How to re-align with your mind
If we don’t question aspects about ourselves and our minds, we’re automatically subscribing to a personality we didn’t choose. If we never ask ourselves about our thoughts, we can’t honestly know ourselves. Our minds are steering us sleeplessly through life. We are often caught and identified with our thoughts. For example, if we have anxious thoughts about the future, fear impending doom, and we give our thoughts a lot of weight and power – we believe everything our mind says – we let our minds take over our lives. It’s as if our brain has the lease and is walking us.
Getting quiet and stopping with your automatic impulses creates a space. In that space is the gift of noticing. In noticing, you can examine, investigate, question, and decide to re-write. When we see clearly, we can stop reacting and start responding intentionally, getting into the driver’s seat on the road of our life.
Recently, a client told me that he needs alone time to reflect at the end of his day.

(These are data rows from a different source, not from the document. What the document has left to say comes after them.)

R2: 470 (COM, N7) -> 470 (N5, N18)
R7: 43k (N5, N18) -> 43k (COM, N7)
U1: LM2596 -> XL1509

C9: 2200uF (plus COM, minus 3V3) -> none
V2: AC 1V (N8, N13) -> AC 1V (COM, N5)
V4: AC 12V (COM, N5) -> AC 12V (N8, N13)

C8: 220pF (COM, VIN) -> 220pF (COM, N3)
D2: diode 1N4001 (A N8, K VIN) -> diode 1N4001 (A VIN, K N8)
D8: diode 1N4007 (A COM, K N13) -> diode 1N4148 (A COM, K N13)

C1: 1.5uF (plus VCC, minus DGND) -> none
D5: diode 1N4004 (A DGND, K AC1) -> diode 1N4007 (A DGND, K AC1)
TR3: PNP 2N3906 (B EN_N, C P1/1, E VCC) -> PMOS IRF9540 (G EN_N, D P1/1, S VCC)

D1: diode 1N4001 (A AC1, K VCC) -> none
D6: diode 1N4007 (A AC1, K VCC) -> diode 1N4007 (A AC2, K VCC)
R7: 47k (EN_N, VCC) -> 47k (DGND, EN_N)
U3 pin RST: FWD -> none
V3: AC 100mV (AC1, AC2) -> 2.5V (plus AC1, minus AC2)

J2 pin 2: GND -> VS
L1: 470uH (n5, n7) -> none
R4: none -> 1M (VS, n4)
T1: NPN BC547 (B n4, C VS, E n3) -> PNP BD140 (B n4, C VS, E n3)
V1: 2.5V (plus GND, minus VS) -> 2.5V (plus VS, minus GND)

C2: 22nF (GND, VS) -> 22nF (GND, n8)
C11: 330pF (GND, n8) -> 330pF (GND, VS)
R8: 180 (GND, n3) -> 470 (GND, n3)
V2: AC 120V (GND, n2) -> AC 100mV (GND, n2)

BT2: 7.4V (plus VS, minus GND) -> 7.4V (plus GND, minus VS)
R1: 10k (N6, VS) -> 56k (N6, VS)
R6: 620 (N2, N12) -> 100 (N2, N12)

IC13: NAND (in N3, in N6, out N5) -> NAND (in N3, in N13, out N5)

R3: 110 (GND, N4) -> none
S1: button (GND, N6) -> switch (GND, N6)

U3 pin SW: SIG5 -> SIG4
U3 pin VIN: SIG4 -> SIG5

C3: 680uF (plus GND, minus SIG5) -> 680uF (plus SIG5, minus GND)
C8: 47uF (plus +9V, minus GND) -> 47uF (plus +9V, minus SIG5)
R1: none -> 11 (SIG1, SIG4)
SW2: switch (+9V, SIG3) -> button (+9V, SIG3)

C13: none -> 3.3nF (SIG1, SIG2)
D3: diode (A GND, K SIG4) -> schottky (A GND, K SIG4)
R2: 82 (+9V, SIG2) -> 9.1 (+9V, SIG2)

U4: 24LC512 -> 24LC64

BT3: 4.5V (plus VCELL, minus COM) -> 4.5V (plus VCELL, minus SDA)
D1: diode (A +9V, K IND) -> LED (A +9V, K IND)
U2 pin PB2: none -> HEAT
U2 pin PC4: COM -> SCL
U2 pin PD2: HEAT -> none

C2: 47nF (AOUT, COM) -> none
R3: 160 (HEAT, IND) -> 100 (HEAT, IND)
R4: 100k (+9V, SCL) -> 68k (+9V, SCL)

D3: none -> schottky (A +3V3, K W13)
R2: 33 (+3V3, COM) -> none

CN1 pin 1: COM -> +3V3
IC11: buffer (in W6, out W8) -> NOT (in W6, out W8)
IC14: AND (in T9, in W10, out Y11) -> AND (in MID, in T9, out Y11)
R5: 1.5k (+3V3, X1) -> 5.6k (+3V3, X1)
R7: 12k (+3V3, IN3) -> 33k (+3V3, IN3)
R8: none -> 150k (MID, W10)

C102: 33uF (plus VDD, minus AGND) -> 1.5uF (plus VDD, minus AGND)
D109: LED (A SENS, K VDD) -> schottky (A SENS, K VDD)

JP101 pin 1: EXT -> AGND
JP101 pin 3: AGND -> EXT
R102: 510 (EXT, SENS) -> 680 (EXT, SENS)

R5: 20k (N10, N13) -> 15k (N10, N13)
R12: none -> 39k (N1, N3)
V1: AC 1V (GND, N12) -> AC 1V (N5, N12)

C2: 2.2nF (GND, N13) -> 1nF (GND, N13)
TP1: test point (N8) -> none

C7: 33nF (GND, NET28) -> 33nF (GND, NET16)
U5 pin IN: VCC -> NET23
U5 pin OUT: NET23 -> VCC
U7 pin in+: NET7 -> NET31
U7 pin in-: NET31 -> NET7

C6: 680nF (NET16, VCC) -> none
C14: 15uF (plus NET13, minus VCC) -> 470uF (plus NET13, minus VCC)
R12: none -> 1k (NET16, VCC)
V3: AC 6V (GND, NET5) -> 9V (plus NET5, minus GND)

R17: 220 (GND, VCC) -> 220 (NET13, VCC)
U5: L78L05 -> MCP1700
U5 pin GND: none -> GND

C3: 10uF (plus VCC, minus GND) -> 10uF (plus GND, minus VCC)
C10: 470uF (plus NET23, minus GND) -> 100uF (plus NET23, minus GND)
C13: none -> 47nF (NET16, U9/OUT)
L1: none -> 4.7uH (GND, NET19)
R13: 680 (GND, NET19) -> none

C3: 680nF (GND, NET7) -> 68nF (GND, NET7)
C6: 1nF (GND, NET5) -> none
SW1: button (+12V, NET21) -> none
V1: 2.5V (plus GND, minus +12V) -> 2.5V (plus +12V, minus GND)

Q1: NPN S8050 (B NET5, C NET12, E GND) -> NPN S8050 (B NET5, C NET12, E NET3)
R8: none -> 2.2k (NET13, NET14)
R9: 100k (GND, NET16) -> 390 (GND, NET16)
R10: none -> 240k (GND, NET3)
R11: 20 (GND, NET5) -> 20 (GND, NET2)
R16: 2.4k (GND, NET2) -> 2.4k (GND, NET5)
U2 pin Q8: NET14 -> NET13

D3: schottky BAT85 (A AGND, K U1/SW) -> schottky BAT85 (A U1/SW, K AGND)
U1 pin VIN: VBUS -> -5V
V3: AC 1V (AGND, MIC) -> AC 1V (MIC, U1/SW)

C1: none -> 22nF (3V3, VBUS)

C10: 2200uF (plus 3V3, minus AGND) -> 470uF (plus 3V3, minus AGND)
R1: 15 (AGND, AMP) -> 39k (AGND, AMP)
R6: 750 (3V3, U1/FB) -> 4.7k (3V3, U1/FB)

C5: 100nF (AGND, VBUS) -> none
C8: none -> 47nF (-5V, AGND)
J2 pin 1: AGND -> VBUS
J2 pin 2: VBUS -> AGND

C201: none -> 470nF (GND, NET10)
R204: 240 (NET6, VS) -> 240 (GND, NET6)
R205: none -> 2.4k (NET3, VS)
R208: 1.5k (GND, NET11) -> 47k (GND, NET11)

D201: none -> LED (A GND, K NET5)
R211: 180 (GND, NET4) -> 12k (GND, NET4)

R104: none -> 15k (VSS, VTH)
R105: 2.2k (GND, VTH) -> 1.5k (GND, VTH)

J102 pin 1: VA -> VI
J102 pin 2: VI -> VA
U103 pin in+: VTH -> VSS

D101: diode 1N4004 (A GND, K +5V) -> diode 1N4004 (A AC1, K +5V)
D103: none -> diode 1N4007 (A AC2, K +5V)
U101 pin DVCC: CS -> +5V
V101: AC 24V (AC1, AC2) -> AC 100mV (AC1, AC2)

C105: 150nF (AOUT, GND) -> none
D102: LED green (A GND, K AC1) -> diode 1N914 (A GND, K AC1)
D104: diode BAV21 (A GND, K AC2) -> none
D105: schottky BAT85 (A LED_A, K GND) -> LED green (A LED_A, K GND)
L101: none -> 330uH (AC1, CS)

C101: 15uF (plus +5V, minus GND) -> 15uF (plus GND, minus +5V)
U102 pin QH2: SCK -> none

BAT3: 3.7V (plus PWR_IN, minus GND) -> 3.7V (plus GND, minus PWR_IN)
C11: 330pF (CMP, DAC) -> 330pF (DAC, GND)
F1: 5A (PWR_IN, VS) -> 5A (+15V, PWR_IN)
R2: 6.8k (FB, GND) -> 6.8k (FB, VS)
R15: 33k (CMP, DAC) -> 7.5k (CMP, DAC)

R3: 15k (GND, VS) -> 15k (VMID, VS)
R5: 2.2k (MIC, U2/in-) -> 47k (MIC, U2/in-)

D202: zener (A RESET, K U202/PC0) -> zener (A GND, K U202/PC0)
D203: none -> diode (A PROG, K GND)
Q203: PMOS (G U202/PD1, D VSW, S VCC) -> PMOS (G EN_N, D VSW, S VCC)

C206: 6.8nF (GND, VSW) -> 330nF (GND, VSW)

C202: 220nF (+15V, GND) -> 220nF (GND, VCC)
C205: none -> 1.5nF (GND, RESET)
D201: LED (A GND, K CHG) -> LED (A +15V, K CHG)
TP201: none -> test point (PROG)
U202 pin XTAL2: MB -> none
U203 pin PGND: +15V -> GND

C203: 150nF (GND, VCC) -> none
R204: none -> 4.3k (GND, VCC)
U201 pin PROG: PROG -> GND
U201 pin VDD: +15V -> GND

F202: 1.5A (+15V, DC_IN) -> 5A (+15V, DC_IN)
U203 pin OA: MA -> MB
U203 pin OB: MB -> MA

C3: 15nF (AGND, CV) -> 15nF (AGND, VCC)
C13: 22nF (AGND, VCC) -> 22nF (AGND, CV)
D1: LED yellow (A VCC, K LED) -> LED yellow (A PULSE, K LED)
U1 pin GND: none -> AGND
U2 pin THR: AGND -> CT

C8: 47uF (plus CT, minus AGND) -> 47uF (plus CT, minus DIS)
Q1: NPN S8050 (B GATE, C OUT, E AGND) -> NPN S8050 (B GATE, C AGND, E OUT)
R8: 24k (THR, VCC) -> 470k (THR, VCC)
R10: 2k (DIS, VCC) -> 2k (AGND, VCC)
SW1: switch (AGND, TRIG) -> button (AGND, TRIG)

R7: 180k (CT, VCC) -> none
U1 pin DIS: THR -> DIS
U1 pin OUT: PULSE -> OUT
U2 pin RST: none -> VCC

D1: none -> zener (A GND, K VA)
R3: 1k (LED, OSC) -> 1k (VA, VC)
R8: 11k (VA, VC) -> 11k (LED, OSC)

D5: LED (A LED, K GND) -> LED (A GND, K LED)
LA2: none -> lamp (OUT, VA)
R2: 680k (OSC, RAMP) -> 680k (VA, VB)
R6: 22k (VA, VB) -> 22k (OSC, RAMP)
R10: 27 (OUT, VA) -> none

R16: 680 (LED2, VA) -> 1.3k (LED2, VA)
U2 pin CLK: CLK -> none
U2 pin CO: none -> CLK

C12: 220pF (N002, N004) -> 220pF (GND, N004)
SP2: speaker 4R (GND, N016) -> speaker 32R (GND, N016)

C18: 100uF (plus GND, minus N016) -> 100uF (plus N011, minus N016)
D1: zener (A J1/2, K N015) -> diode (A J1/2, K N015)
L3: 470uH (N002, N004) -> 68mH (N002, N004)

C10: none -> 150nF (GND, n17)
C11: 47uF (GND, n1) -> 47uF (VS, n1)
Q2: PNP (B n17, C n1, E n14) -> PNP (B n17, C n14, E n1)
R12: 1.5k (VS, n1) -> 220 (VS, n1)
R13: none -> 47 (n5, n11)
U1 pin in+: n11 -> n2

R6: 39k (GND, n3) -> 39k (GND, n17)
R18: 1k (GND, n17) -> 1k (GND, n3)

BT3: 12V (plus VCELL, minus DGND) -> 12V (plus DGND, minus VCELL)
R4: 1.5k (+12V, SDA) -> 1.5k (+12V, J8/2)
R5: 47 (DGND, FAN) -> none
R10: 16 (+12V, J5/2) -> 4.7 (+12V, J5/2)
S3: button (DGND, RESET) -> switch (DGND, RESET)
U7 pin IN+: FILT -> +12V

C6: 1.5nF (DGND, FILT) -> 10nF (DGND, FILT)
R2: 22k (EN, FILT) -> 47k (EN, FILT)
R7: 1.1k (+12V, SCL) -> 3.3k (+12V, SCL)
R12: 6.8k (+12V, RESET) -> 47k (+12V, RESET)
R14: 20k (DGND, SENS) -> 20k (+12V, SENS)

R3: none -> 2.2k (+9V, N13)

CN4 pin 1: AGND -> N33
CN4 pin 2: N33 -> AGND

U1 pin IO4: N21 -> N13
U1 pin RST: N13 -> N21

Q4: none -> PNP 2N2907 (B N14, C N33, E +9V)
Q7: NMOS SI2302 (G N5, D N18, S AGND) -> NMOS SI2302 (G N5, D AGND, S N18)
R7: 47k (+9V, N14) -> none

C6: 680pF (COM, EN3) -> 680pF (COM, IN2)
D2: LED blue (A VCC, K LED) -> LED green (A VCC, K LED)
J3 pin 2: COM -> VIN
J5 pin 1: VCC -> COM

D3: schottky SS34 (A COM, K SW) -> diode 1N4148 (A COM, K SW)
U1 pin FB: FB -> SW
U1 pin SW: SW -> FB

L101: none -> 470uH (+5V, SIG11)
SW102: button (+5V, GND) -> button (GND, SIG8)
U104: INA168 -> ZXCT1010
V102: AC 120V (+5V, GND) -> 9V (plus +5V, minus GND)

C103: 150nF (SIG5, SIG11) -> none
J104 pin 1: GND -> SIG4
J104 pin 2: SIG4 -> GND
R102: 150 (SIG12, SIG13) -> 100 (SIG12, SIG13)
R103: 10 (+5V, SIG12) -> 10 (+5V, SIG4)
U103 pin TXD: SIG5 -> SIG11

He finds himself reviewing, thinking critically, and often wishing he had done a few things differently. Occasionally he’d toss throughout the night, thinking he truly fucked something up. I asked him if he believes everything his mind says- a nonstop talker, this question made him pause. He never put his mind on trial, keeping him in a mental prison, with a routinely harsh sentence.
The work towards mental freedom is by loosening the grip of our minds, and our thoughts. One can start this journey by asking better questions, steering yourself deeper into what you know is valid for you. Tune out the noise of the outside world and get quieter within. Stop listening to other’s voices and begin to create your own.

Your mind has insight and helps you regularly make decisions throughout the day, but on a deeper level, it’s not always steering you in the right direction. By deepening your self-awareness, you learn to discern yourself from your unconscious, change impulsive reactions, and free yourself. It takes time and effort. The benefits are in the freedom to think for yourself, separate from others, and live a more confident and fulfilling life.
Someone else gave you a script. It’s your job to challenge it.
What do you tell yourself about yourself? What have others told you about you? Do you believe these things to be true? If so, how does that affect your well-being?